Lydia brought up some good questions about my Foreclosures blog:
What do we do (under any of the plans including yours) with second mortgages and home equity lines?
The other problem, of course, is that all of these loans have been sliced, diced and tranched to the point that it is difficult to know who actually has what.
Then, of course, there are the Alt-A’s that will be resetting shortly.
And — who will pay for the appraisals and other evaluations your proposal requires?

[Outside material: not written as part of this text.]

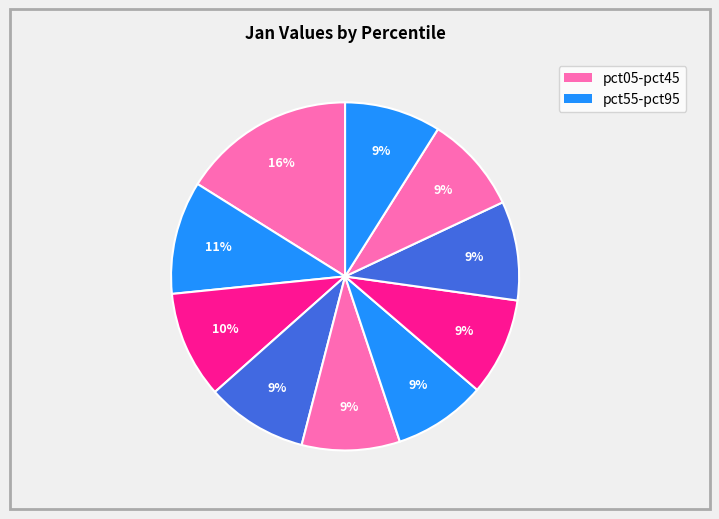

Count the number of slices in the pie.

10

And finally, while your plan seems very logical and workable, the government must change the mark to market rules for the lenders.
I replied:
Under this program, second mortgage and HomeEq lines would not qualify. There is too much potential for abuse here. On a house previously valued at $400K, a homeowner could have taken out a $100K second mortgage to start a business. Business has slowed down and it would help the business’ cash flow if the homeowner could simply call it a $100K income gain and pay the taxes on it for five years. Or a homeowner could have taken a $40K loan and built a nice swimming pool in the back yard. Now they are having problems making payments on the $40K. Not everyone can be helped. Some people made poor decisions.
The problem with writing down principal is that it is a violation of the existing contracts that the lenders have with the bondholders, many of whom are from other countries. It would require the consent of the bondholders to change the contracts so that the lender could write off part of the principal. It’s a big problem.

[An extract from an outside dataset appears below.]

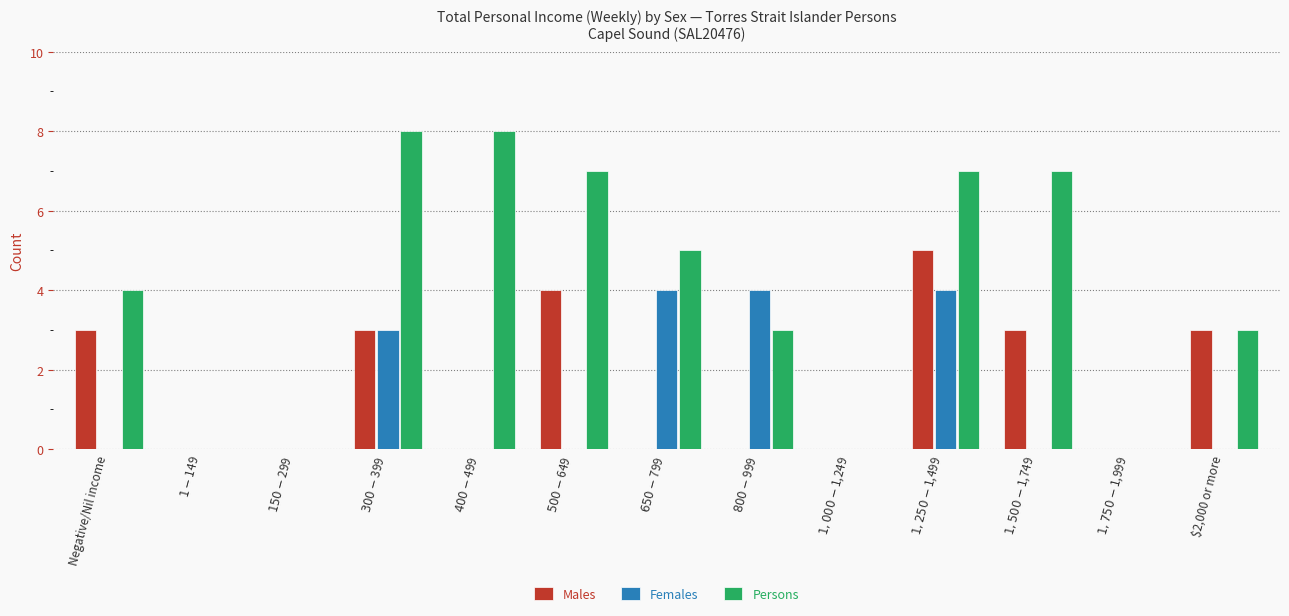

Is it true that Males equals 3 at $2,000 or more?

True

The slicing and dicing means that there may be many several contracts involved in the write down on one house. When the idea was first proposed in the nineties, the computer would make it possible to keep track of the slices and dices. But, in practice, is it possible?

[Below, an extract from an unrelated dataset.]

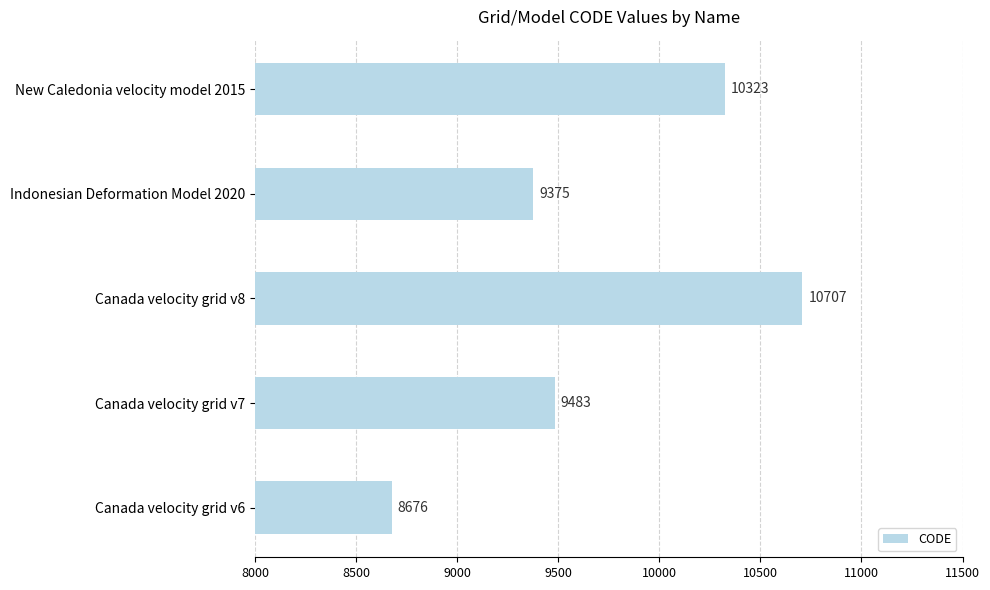

List the labels in order of value, largest first.

Canada velocity grid v8, New Caledonia velocity model 2015, Canada velocity grid v7, Indonesian Deformation Model 2020, Canada velocity grid v6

There is a lively debate on “mark to market”. It is not the gov that does “mark to market”. It’s GAAP accounting rules. Some suggest a model of “future revenue stream”, pricing in a percentage of impairment or default. For a simple example, if you have an MBS of $1000, with a 10 year life, and the anticipated revenue stream is $17 a month for 120 months, why not price in an impairment or default of 20%, for example, and mark the MBS at $800? As it is now, some of these are being priced as low as $200, if there is much of a market for it at all. After Enron, changes to the “mark to market” rule are viewed skeptically by economists/accountants. Asset pricing has to have some basis other than the figment of someone’s imagination. However, it is difficult for some of these long term complex products where there is no market.
As to who pays for the eval, that’s a good debate. Most homeowners who are defaulting don’t have the money so as a matter of practicality, either the lender or the gov needs to pick up the tab. It is too onerous for the gov to pay promptly for these evals, so it would probably be best if the lender picked up the initial cost for the eval, then submitted a voucher to the gov. That puts a cash flow hurt on the lender, but I think they would prefer that to the limbo many of them are in now. They can at least show that as a good accounts receivable. The cost of the eval would then be included in the homeowner’s “gain” that they would pay taxes on.
Almost every plan I have read has some fault, some legal or moral hazard stumbling block.